Managing Civil 3D styles may cause headaches as sharing and modifying styles across drawings is problematic. Fortunately, CAD Masters has developed a solution to help limit this frustration. The product utilizes a database to store the Civil 3D styles and settings. The styles may be imported into drawings as needed. This helps reduce drawing bloat due to having numerous unneeded styles or layers in a drawing. I found the product easy to use, though it does take some work to create the standards to put in the database. But once you do the groundwork, it is easier to have a consistent look across drawings and projects.
Another company providing solutions to civil designers is DotSoft. Their Civil/Survey offering is called MapWorks. It contains numerous commands to help you design. One tool I find especially intriguing is the Grade Poly command. It lets the user select a point and a grade. A polyline is then drawn along a surface at the slope provided. It makes it easy to find a preliminary route a road should take up or down a hill.
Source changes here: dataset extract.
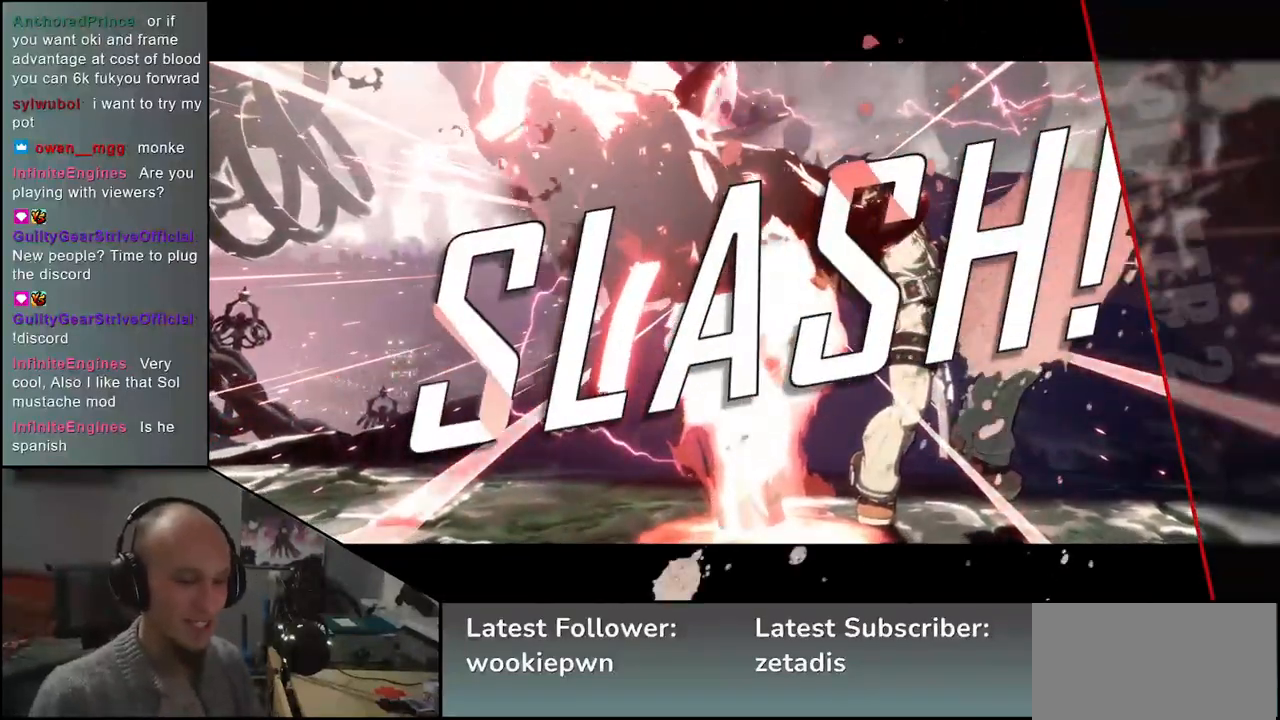
{"buttons": [], "left_stick": "center", "events": []}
Figure 5: DotSoft's MapWorks
If you perform mining design you might want to take a look at the mining tools they provide. There are tools to report quantities in tonnage, which, in mining, is a more appropriate unit of measure than volume.
This article doesn’t represent a complete list of the third-party applications available. There a numerous others that provide their own solution to civil engineering design problems. The next time you are faced with a time consuming task, take a few minutes and see if there is a product available that would cut the time to do the task. If you don’t see a tool available, the third party application developer may be willing to create them for you. It wouldn’t hurt to ask.
I have done work with some of the products mentioned in this article or have received free versions of the products in the past. The U.S. government suggests that I disclose these facts in my article writing.